Statistical forecasts are best estimates of what will occur in the future based on the demand in the past. Historical demand data can be used to produce a forecast using simple linear regression. This gives equal weighting to the demand of the historical periods and projects the demand into the future.
But forecasts today give greater emphasis on the more recent demand data than older data. This is called smoothing and is produced by giving more weight to the recent data. Exponential smoothing refers to ever-greater weighting given to the more recent historical periods. Therefore, a period two months ago has a greater weighting than a period six months ago.
Weighting is called the Alpha factor. The higher the weighting — or Alpha factor — the fewer historical periods are used to create the forecast.
For example, a high Alpha factor gives high weighting to recent periods. On the other hand, demand from one or two years ago are weighted so lightly, they have no bearing on the overall forecast. A low Alpha factor means historical data is more relevant to the forecast.
Historical periods generally contain demand data from a fixed month, say June or July. But there can be room for error using this method, as some months have more days than others, while others have holidays. This can create a variation in the number of workdays.
Some companies use daily demand to alleviate this error. But if the forecaster understands the error, monthly historical periods can be used along with a tracking indicator to identify when the forecast deviates from the actual demand. The level at which the tracking signal flags the deviation is determined by the forecaster or software and vary between industries, companies and products.
A small deviation may require intervention when the product being forecasted is high-value, whereas a low-value item may not require the forecast be scrutinized to such a high level.
Non-statistical forecasting is found in supply chain management software where demand is forecasted based on quantities determined by the production planners.
This occurs when the planner enters in a subjective quantity he believes the demand will be without any reference to historical demand. The other non-statistical forecasting occurs when demand for an item is based on the results of materials requirements planning (MRP) runs.

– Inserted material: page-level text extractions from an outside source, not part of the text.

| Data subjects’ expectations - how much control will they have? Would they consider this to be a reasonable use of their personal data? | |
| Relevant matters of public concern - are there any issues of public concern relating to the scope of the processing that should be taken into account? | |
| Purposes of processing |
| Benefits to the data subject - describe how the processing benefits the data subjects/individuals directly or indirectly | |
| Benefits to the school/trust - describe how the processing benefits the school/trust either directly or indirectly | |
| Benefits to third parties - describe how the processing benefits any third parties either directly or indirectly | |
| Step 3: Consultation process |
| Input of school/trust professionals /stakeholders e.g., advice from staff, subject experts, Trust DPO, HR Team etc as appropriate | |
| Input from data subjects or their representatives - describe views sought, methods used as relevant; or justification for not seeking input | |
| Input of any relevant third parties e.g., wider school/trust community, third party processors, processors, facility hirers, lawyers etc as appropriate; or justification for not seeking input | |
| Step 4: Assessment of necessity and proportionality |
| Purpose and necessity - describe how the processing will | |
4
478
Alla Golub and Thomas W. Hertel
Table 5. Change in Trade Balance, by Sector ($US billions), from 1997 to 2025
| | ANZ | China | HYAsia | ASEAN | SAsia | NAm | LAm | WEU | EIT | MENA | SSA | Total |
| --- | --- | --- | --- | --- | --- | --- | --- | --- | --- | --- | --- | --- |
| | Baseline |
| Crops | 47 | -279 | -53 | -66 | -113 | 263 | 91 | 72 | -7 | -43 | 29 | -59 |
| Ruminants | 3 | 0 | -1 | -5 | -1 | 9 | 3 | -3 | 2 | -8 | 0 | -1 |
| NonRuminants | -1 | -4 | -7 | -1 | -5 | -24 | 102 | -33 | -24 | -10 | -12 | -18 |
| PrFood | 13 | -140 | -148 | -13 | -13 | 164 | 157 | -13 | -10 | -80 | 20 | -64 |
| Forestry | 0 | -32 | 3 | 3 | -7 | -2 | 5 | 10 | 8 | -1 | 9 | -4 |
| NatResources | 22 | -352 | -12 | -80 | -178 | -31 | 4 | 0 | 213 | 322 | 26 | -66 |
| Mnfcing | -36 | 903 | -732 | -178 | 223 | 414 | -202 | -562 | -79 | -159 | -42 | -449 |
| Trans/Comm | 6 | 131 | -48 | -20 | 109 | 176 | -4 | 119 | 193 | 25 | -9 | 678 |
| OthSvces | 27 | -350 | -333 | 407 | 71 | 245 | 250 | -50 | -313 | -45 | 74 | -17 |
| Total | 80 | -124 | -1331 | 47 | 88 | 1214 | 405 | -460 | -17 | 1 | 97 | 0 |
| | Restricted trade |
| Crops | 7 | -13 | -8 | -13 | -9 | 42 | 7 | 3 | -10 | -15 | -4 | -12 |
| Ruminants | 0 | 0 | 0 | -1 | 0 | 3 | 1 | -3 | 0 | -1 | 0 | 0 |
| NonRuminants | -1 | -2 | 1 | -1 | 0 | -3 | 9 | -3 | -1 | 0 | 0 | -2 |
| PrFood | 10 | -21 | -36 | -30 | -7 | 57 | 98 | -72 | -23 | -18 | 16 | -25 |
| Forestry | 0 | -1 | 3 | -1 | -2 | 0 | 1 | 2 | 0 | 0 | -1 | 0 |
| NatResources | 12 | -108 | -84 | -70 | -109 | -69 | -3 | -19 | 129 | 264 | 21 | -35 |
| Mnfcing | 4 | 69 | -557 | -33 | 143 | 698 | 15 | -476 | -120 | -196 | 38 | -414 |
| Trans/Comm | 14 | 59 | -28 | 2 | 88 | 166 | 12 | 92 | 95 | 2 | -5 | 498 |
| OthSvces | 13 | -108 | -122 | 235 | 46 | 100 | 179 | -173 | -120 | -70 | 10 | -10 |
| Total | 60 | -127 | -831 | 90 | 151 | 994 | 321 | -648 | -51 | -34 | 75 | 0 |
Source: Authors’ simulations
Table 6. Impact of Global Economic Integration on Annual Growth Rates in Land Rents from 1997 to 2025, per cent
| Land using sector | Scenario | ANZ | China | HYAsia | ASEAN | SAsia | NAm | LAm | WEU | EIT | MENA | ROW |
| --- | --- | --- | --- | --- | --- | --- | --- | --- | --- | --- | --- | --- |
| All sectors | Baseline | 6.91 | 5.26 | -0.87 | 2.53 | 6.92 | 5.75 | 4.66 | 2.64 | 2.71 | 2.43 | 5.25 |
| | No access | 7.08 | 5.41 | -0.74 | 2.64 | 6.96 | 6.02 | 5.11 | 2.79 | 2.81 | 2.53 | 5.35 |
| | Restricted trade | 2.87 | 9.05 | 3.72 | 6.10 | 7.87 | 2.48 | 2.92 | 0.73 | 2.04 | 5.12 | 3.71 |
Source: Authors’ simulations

This takes the demand for the finished good and explodes the bill of materials so a demand is calculated for the component parts. The component demand can then be amended by the planner based on their assessment and knowledge of the current environment.

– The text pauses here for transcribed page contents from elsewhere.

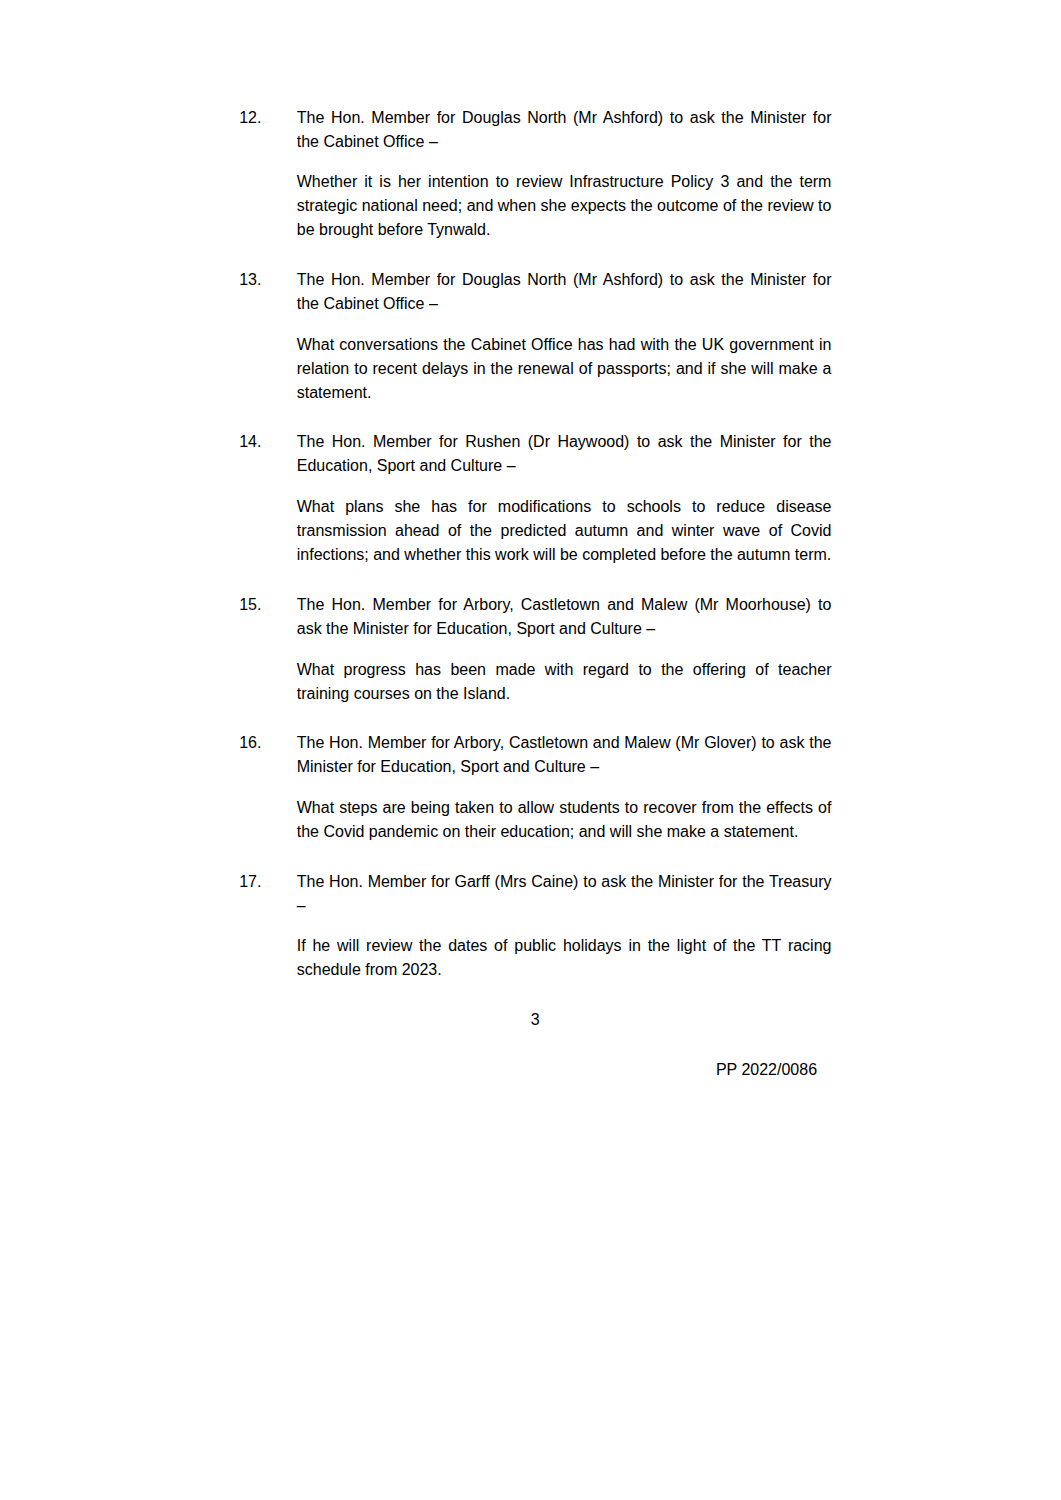12.
The Hon. Member for Douglas North (Mr Ashford) to ask the Minister for the Cabinet Office –
Whether it is her intention to review Infrastructure Policy 3 and the term strategic national need; and when she expects the outcome of the review to be brought before Tynwald.
13.
The Hon. Member for Douglas North (Mr Ashford) to ask the Minister for the Cabinet Office –
What conversations the Cabinet Office has had with the UK government in relation to recent delays in the renewal of passports; and if she will make a statement.
14.
The Hon. Member for Rushen (Dr Haywood) to ask the Minister for the Education, Sport and Culture –
What plans she has for modifications to schools to reduce disease transmission ahead of the predicted autumn and winter wave of Covid infections; and whether this work will be completed before the autumn term.
15.
The Hon. Member for Arbory, Castletown and Malew (Mr Moorhouse) to ask the Minister for Education, Sport and Culture –
What progress has been made with regard to the offering of teacher training courses on the Island.
16.
The Hon. Member for Arbory, Castletown and Malew (Mr Glover) to ask the Minister for Education, Sport and Culture –
What steps are being taken to allow students to recover from the effects of the Covid pandemic on their education; and will she make a statement.
17.
The Hon. Member for Garff (Mrs Caine) to ask the Minister for the Treasury –
If he will review the dates of public holidays in the light of the TT racing schedule from 2023.
3
PP 2022/0086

The resulting forecast is based on current demand and will not incorporate any demand from previous periods. Many companies will use a combination of non-statistical and statistical forecasting across their product line.
Why is Strategic Forecasting Important?
There are several factors why a manufacturer may want to adopt forecasting as part of its strategy. Here are a couple of them:
- Retaining customer satisfaction. Forecasting will help predict supply so it will keep production on time. This, in turn, will keep customers happy because there is no delay in delivering and fulfilling orders.
- Keeping costs down. Since companies can forecast how much of a product they'll need, they can cut down on production and storage over storage costs, especially for items that are not made to order. By knowing just how much to make, it reduces use of facilities, labor and warehousing. This, in turn, can help keep pricing competitive, which, in turn, also leads to return customers.
The Bottom Line
The forecast gives the planner a guide to future demand, but no forecast is totally accurate. The planners' experience and knowledge of the current and future environment is important in determining the future demand for a company’s products.